Alderson is a freakin' genius, so that's a real shame. People more familiar with the Padres can opine on the practical fallout of his departure better than I can. I will say, however, that blogger/assistant GM Paul DePodesta had best be careful. My old supervisor had no problem with my blog, but all that changed when a new guy came in. DePo is a cool guy. It would be a shame for him to get Dooced.
The Rangers asked Michael Young to move to third to make room for prospect Elvis Andrus. Since Young is a team leader, a team player, and a gamer, he gladly obliged, and vowed to move his locker next to Andrus' so that he could mentor the lad as he makes his way through his first season in the bigs.
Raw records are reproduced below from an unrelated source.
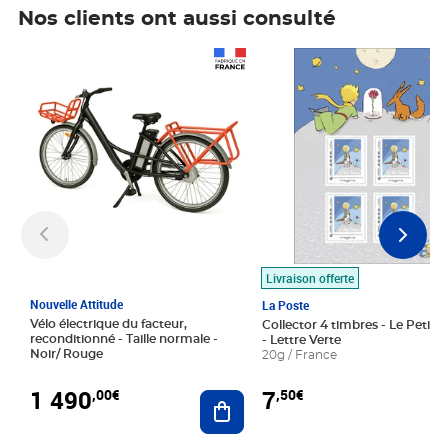
Nos clients ont aussi consulté
Prix 1 490,00€
Prix 7,50€
Livraison offerte
Nouvelle Attitude
La Poste
Vélo électrique du facteur,
Collector 4 timbres - Le Petit P
reconditionné - Taille normale -
- Lettre Verte
Noir/ Rouge
20g / France
1 490
7
,00€
,50€
Ajouter au panier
Just kidding, he flipped out and demanded a trade:
The Texas Rangers are exploring trade options for five-time All-Star shortstop Michael Young at the player's request after he became upset about the team's plan to move him to third base . . .
Guess that's not the case anymore. Hmmm . . . I thought the reason the Rangers hired Nolan Ryan was so he could beat the snot out of players who misbehave like this.
Anyway, my guess is that Young's change of heart is based on the Gold Glove he was inexplicably awarded last season and that he now believes his own press clippings. That's meaningless of course -- the GG voters once gave one to a DH -- but if Young believes that such hardware makes him too valuable to move, maybe some GM out there believes it makes him valuable too and will thus be willing to take Young and his obscene contract off Jon Daniels' hands.
As I enter my second week of unemployment, I am starting to disconnect from reality. My beard is bushy and mighty. I've created fanciful fictitious lives for the people I see walking dogs in my neighborhood, and I'm thinking about creating lives for the dogs as well. One note of practical concern is that I'm beginning to lose track of the days, so if it's Sunday and I've just forgot, consider all of today's posts as a nice little bonus as opposed to a monument to my growing cabin fever and insanity, deal?
OK, in the time it took you to read all of that, I've realized that (1) yes, it is Monday; and (2) now that Bob Barker is retired there is absolutely nothing to look forward to about being at home on a weekday.